== Source data

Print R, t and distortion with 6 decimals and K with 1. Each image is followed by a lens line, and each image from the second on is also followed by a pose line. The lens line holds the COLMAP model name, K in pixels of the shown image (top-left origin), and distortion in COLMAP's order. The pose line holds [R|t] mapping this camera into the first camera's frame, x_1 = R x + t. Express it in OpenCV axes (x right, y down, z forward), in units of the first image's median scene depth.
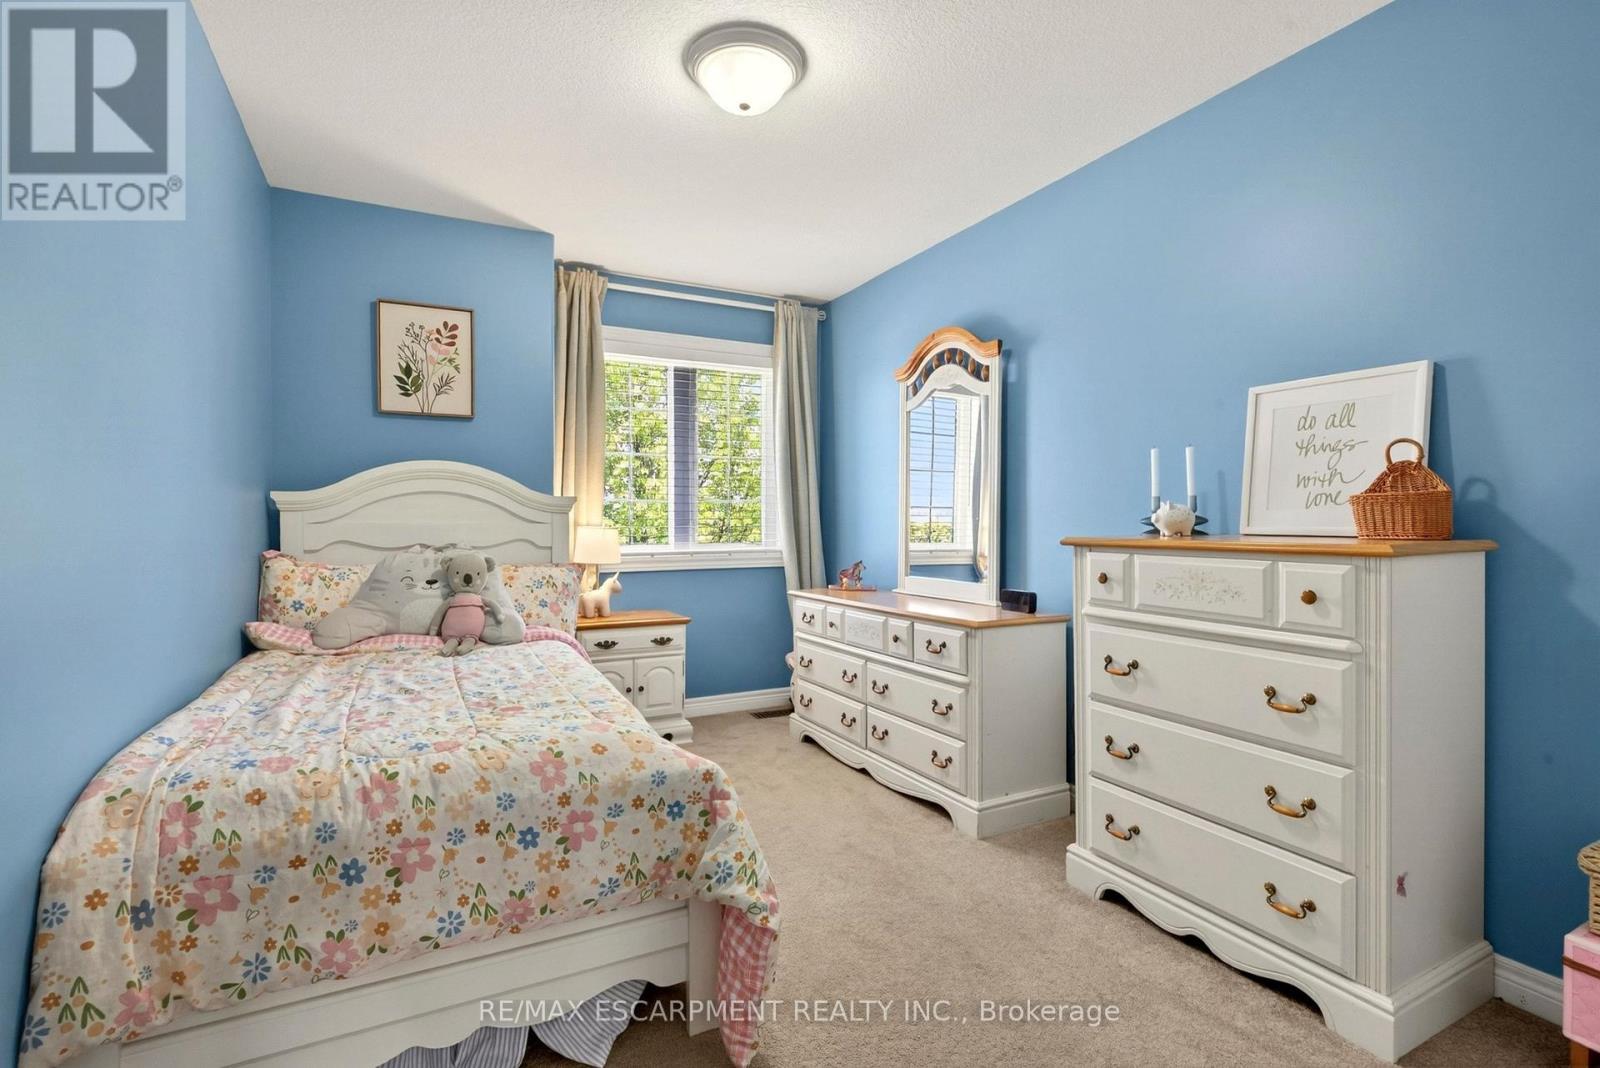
lens RADIAL K [[748.8, 0, 801.6], [0, 748.8, 506.9], [0, 0, 1]] dist [-0.001152, -0.001075]
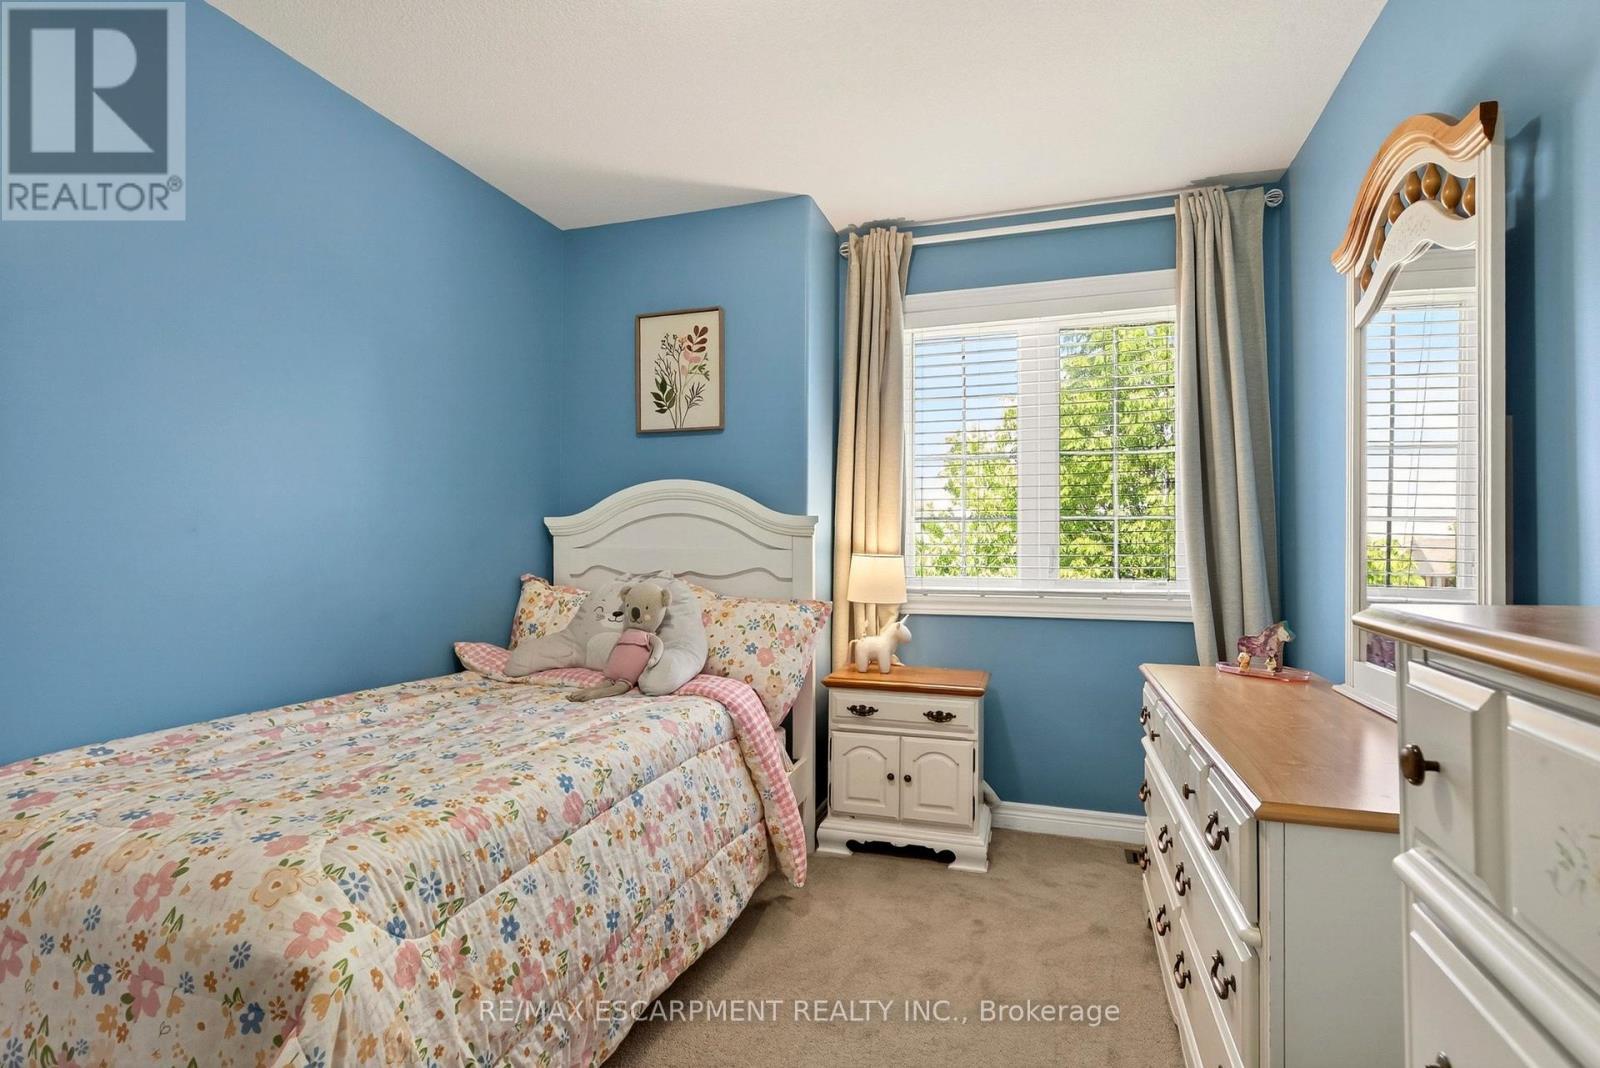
lens RADIAL K [[801.3, 0, 795.1], [0, 801.3, 517.3], [0, 0, 1]] dist [-0.001176, 0.000049]
pose [[0.690587, -0.022406, -0.722903, 0.301705], [0.010560, 0.999726, -0.020899, 0.005488], [0.723173, 0.006799, 0.690634, 0.416039]]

====

- **Exercise goal**
The whole listing should be restated word for word, with no pictures.

- **Output for this task**
Print R, t and distortion with 6 decimals and K with 1. Each image is followed by a lens line, and each image from the second on is also followed by a pose line. The lens line holds the COLMAP model name, K in pixels of the shown image (top-left origin), and distortion in COLMAP's order. The pose line holds [R|t] mapping this camera into the first camera's frame, x_1 = R x + t. Express it in OpenCV axes (x right, y down, z forward), in units of the first image's median scene depth.
lens RADIAL K [[748.8, 0, 801.6], [0, 748.8, 506.9], [0, 0, 1]] dist [-0.001152, -0.001075]
lens RADIAL K [[801.3, 0, 795.1], [0, 801.3, 517.3], [0, 0, 1]] dist [-0.001176, 0.000049]
pose [[0.690587, -0.022406, -0.722903, 0.301705], [0.010560, 0.999726, -0.020899, 0.005488], [0.723173, 0.006799, 0.690634, 0.416039]]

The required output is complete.